Search the records for the word "always" and pick out every line that has it.

THE DATA —
*** Block opens ***

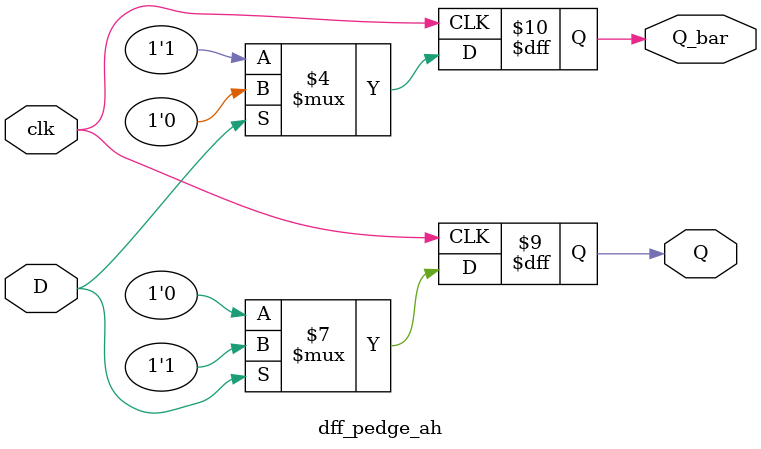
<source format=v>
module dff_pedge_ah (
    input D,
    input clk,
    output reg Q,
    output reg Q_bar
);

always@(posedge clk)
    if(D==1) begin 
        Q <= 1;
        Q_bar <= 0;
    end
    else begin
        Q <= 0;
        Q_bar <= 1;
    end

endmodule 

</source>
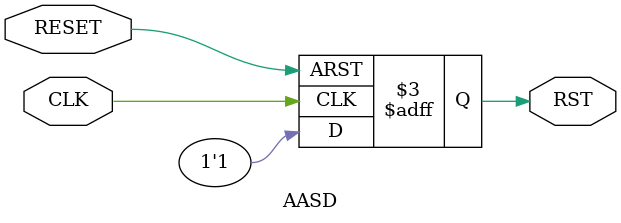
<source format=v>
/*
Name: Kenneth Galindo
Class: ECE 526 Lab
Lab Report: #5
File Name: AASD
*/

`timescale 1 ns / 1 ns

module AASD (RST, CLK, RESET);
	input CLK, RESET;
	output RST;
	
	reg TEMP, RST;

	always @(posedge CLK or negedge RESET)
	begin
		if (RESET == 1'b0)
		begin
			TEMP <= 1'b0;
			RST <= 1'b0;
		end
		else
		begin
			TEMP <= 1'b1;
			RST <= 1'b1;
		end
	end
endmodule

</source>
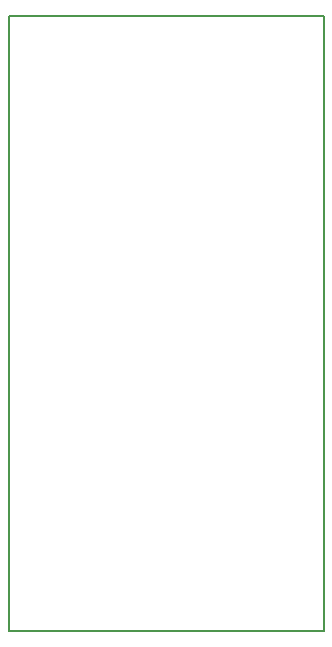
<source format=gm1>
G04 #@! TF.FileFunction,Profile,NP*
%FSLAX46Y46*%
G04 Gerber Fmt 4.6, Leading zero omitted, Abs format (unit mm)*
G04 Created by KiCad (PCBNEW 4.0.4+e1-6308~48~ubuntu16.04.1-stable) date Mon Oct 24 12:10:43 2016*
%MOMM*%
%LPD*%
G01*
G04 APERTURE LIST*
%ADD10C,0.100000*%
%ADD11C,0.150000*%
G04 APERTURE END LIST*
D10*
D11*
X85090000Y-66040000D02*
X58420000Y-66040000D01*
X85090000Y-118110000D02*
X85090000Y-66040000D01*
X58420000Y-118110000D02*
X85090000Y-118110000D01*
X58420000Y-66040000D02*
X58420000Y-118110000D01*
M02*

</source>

*** Block closes ***

RESPONSE —
always@(posedge clk)
	always @(posedge CLK or negedge RESET)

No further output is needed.